In your article highlighting the appalling state of the cycle route between Cadborough Cliff and Dumb Woman’s Lane (Rye News January 16), East Sussex Country Council state that they are unable to help with the maintenance of this route without external funding. My requests since then asking them to identify any sources of external funding which they have secured in the last five years to improve cycle routes anywhere in the county have been met with a deafening silence from County Hall.
Last week the government announced a package of £291m to build 300 miles of new walking, wheeling and cycling routes, with the aim of “making our towns, cities and villages happier, healthier, and greener places to live.”
Of the £38m allocated to the South East, East Sussex will receive £1.4m. Transport campaigners aren’t holding their breath expecting anything to be built: ESCC remains near the very bottom of Active Travel England’s Capability ratings in 2024, with their lack of leadership or joined-up thinking keeping them firmly stuck on Level 1 (of course this has consequences, given that those who do better are rewarded with more funds: Kent gained an extra £7.6m).
‘Lack of strong leadership’ will come as no surprise to those of us who’ve heard senior Tory councillors voice thoughts such as ‘I hate effing cyclists’ in the corridors of County Hall – not being able to grasp, sadly, that ‘cyclists’ could mean their niece wanting to get to karate class, their grandchildren wanting to play outside without being driven somewhere, or even (God forbid) they themselves getting some fresh air and exercise.
Cycle campaigners are also calling for the return of millions of pounds in funding plundered from the walking & cycling budget to fund road-building - monies which were meant to be ring-fenced for active travel! This included £2m from Hastings & Bexhill and £3m from Eastbourne and South Wealden which were re-allocated to road overspend in the 2018/2019 budget.
ESCC’s 2023/2024 budget included nothing for active travel, despite all the promises expressed in the Local Transport Plan. Literally, zero. This is despite decades of evidence that investment in walking and cycling infrastructure reduces congestion, improves air quality, is good for our physical and mental health, creates vibrant, attractive communities and results in increased footfall in local shops.
Previously, any funding ESCC has received has been spaffed away on design, reviews, processes, salaries and consultation. They are simply incapable of delivering anything approaching a joined-up active travel network.(The only significant route we’ve seen in the last decade has been the excellent route alongside the A27 – but this was built by National Highways, not ESCC).
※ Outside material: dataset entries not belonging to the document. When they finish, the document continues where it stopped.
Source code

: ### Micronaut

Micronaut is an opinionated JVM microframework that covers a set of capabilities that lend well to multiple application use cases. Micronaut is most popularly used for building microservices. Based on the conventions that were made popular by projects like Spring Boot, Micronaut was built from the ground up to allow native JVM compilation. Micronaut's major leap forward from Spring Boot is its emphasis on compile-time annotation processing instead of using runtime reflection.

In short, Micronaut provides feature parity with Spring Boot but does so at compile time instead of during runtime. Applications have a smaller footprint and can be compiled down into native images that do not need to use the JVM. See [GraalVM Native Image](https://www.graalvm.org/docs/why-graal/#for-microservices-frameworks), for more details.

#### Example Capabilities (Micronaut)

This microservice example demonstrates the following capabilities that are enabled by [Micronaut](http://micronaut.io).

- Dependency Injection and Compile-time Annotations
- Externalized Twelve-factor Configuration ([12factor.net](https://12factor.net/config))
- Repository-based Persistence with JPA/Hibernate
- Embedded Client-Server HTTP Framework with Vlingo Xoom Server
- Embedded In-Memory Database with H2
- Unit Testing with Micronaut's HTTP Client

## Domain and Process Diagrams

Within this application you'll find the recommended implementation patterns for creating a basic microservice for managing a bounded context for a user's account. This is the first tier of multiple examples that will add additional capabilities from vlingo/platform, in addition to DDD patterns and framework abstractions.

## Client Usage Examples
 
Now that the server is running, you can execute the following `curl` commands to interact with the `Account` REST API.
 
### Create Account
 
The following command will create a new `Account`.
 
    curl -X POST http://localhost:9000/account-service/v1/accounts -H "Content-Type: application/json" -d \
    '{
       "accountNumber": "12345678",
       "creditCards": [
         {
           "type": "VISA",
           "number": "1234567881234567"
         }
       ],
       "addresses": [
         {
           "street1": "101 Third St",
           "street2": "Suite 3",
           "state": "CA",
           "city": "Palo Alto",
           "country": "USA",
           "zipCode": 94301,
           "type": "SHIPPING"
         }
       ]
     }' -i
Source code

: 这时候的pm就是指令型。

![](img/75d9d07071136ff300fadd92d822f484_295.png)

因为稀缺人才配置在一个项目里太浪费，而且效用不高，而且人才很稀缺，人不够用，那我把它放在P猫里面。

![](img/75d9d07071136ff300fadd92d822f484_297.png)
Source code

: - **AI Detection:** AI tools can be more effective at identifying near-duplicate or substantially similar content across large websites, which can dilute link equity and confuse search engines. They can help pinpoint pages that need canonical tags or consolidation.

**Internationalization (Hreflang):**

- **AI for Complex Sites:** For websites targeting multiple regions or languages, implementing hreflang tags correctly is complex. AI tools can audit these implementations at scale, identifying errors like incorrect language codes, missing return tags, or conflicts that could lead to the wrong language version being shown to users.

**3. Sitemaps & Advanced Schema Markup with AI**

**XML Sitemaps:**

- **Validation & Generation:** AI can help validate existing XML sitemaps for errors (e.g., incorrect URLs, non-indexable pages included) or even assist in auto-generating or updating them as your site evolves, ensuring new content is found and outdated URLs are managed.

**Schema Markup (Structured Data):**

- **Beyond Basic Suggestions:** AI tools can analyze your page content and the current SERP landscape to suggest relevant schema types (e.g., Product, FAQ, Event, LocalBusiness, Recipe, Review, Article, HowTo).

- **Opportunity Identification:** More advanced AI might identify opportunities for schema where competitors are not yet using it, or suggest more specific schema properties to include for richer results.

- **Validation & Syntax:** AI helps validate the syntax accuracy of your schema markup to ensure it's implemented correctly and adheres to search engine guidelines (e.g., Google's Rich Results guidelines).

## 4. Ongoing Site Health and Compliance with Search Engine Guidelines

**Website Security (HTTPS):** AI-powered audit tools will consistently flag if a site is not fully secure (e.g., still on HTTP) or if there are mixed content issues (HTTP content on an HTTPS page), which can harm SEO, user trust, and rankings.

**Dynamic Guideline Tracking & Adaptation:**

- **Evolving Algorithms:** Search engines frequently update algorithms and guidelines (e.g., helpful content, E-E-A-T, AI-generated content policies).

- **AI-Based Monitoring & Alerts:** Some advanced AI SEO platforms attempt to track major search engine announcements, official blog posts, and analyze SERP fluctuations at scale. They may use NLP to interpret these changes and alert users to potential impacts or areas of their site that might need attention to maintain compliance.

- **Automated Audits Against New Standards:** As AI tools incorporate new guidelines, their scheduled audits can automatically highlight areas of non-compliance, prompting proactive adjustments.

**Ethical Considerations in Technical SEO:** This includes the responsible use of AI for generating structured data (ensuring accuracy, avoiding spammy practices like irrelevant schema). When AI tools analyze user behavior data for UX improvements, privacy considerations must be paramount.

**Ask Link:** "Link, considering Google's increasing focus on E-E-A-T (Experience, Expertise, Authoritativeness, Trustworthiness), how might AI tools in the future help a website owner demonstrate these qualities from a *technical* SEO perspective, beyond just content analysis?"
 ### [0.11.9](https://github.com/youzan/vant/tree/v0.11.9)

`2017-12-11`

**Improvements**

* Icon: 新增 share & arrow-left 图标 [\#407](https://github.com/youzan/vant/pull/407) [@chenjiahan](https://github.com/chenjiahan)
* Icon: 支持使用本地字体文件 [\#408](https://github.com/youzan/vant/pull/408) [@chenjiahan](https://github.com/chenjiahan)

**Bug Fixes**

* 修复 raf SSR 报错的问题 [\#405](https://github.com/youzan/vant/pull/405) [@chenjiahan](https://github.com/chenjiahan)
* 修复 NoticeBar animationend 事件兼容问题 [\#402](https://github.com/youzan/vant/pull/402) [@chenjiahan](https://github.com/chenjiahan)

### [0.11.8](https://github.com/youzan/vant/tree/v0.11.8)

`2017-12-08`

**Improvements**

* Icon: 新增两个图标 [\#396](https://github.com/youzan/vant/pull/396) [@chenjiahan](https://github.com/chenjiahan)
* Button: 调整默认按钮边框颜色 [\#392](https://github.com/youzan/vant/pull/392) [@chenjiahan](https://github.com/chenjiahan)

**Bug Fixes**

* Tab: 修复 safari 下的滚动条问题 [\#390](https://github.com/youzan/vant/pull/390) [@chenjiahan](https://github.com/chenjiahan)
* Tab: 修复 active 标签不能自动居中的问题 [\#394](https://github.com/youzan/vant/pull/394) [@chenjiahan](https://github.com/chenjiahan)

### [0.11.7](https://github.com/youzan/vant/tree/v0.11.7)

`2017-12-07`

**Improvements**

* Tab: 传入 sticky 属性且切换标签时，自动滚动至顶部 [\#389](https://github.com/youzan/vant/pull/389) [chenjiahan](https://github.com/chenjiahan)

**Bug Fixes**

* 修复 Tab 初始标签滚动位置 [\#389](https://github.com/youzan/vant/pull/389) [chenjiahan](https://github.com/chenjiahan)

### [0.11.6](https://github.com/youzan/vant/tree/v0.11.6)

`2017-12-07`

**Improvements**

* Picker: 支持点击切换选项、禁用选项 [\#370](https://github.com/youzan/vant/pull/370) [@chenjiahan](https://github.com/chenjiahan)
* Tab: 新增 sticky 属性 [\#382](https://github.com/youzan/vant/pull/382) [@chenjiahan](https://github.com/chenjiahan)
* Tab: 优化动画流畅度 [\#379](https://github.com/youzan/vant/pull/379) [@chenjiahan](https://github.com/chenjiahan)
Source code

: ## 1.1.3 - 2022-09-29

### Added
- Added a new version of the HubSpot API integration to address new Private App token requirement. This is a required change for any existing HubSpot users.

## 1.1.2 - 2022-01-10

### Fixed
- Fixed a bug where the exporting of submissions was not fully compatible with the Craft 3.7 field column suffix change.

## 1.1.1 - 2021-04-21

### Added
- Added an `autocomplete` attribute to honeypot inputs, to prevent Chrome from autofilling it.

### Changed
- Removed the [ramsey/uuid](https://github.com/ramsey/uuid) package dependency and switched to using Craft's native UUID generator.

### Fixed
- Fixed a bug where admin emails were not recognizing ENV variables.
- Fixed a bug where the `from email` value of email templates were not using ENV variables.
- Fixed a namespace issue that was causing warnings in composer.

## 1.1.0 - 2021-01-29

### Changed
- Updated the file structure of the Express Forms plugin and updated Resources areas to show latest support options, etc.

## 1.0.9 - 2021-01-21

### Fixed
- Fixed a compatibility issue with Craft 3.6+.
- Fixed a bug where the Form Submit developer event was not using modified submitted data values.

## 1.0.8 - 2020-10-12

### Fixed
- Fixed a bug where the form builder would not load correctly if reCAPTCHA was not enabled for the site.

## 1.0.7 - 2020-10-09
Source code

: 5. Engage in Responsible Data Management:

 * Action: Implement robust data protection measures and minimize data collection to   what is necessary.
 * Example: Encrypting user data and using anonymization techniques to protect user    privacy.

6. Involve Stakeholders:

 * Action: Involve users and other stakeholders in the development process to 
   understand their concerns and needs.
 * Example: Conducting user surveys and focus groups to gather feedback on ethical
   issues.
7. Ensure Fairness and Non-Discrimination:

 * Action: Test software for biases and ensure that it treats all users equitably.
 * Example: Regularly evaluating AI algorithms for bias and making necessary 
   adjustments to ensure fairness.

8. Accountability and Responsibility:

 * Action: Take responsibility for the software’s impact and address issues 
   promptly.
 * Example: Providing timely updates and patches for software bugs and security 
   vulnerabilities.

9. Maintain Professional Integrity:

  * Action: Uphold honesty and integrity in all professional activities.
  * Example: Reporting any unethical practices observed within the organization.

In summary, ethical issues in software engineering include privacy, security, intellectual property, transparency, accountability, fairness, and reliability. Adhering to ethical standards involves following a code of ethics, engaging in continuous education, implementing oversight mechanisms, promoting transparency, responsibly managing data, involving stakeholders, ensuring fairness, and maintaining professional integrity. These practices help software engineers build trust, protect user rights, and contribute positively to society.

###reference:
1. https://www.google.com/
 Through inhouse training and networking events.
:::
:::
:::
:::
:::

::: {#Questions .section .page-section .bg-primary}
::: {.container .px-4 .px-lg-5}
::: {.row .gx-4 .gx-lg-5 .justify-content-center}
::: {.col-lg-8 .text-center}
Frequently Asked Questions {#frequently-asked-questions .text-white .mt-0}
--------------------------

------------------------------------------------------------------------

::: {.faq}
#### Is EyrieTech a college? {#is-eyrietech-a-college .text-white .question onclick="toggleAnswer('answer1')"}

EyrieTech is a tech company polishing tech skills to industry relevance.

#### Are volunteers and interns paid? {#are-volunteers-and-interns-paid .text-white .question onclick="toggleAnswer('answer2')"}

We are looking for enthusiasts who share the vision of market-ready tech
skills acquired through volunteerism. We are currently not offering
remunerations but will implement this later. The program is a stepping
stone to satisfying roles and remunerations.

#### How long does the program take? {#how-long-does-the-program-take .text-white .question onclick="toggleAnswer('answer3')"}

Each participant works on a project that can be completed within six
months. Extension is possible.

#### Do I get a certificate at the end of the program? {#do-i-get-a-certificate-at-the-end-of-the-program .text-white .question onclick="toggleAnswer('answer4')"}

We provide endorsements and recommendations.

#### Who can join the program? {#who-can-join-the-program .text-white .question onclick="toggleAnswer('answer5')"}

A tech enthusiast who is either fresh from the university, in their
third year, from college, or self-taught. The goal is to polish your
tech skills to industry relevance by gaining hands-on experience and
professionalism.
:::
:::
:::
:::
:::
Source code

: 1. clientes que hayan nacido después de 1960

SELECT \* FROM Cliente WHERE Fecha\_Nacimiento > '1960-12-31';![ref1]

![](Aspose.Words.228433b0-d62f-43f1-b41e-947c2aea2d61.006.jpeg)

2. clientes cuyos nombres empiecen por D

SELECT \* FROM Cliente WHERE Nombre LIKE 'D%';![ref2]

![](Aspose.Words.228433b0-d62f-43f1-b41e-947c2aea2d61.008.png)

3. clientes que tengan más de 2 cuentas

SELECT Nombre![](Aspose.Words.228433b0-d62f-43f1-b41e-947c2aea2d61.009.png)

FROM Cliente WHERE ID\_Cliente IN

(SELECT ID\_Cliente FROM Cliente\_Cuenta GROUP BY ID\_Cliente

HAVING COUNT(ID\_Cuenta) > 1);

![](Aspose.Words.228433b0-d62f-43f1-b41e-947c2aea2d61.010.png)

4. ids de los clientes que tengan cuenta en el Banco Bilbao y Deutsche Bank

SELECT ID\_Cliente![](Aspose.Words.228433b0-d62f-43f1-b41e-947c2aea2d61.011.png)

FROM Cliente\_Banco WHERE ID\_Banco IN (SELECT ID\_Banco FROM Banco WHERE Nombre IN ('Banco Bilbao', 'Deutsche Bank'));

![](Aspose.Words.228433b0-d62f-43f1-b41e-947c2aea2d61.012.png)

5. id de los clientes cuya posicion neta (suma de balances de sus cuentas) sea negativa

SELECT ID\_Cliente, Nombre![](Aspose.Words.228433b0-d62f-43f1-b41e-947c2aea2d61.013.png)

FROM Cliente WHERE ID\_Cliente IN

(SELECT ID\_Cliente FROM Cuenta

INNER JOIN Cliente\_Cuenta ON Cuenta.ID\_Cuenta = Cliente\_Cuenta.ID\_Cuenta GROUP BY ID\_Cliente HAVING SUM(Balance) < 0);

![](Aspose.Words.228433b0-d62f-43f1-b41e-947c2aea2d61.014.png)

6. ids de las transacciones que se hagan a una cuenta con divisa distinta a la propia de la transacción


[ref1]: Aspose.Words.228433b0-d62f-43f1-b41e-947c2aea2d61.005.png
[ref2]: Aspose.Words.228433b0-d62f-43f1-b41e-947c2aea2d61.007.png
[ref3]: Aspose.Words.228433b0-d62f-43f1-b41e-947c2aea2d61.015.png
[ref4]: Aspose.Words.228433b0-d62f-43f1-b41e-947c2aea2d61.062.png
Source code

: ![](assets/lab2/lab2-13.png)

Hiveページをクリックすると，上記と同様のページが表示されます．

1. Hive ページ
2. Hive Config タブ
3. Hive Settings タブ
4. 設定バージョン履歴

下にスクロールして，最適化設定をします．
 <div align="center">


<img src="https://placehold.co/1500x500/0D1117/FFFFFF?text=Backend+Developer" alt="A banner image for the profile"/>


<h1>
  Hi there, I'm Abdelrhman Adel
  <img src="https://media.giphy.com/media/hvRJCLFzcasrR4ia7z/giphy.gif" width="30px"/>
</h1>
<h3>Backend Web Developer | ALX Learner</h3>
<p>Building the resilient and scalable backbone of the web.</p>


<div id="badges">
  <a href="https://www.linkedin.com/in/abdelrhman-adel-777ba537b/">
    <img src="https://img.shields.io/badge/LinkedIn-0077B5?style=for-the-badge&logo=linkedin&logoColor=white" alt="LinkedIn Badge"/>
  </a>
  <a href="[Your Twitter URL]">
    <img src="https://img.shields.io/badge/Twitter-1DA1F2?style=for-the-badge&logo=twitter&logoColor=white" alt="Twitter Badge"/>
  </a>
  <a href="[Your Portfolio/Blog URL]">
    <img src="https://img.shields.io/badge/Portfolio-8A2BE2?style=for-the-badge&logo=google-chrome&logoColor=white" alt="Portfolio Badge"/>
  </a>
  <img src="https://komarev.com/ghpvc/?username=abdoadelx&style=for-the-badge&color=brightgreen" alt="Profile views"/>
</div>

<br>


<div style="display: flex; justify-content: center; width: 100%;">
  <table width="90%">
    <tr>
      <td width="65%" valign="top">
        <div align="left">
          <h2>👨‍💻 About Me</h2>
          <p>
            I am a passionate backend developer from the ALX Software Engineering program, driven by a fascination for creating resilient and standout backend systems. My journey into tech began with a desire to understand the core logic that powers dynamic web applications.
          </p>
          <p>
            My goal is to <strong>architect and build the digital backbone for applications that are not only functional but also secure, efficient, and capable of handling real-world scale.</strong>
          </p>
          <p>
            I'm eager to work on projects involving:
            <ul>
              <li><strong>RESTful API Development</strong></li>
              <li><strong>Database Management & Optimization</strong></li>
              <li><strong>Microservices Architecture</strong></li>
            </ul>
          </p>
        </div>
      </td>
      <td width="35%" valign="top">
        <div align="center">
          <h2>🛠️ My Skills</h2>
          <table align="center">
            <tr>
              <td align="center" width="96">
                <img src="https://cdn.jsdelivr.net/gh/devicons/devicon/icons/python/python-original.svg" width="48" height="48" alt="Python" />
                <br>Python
Consultation has just closed on a new route through Bexhill but cyclists aren’t impressed.
“The whole route is wrong,” says Polly Gray, Rother District Councillor in charge of Promoting Liveable Neighbourhoods.
Whilst new crossings are welcomed, Councillor Gray also catalogues a litany of design errors including narrow, blind turns on twittens shared with pedestrians and disabled
users, uninviting and steep roads, and misguided start and finish points. “It is utterly dismaying that after all these years, with the finance supposedly already provided, this is the best they can come up with,” she adds. “It will the feed the idea that cycle routes are a waste of money and so no progress will ever be made.”
ESCC’s combined budget allocation for capital and revenue funding for roads in 2024/2025 is £56.4m, on top of which they had an extra £1.7m in re-allocated HS2 funding and another £21m last December to fill potholes. That’s a total of roughly £80 million.
Guess how much it would cost to improve that short stretch of cycle route we discussed earlier? (Not just any old ‘bridleway’, incidentally, but a key part of the National Cycle Route. John Grimshaw of Greenways & Cycle Routes says: “This has enormous potential as a wonderful recreational asset for the people of Rye, offering a traffic-free path where families could cycle. This link has so much potential that any sustainable transport policy would have delivered it as a matter of priority”).
£150,000.
Yes, that’s right.
In August 2023, ESCC asked Sustrans for help with what they like to call ‘significant and costly improvements’ to this route.
Your local authority, with a transport budget of £80 million, went with their begging bowl and asked a charity for the cash to fix it.
That’s how much they care about safer cycling, fewer cars, greener transport networks and lower emissions.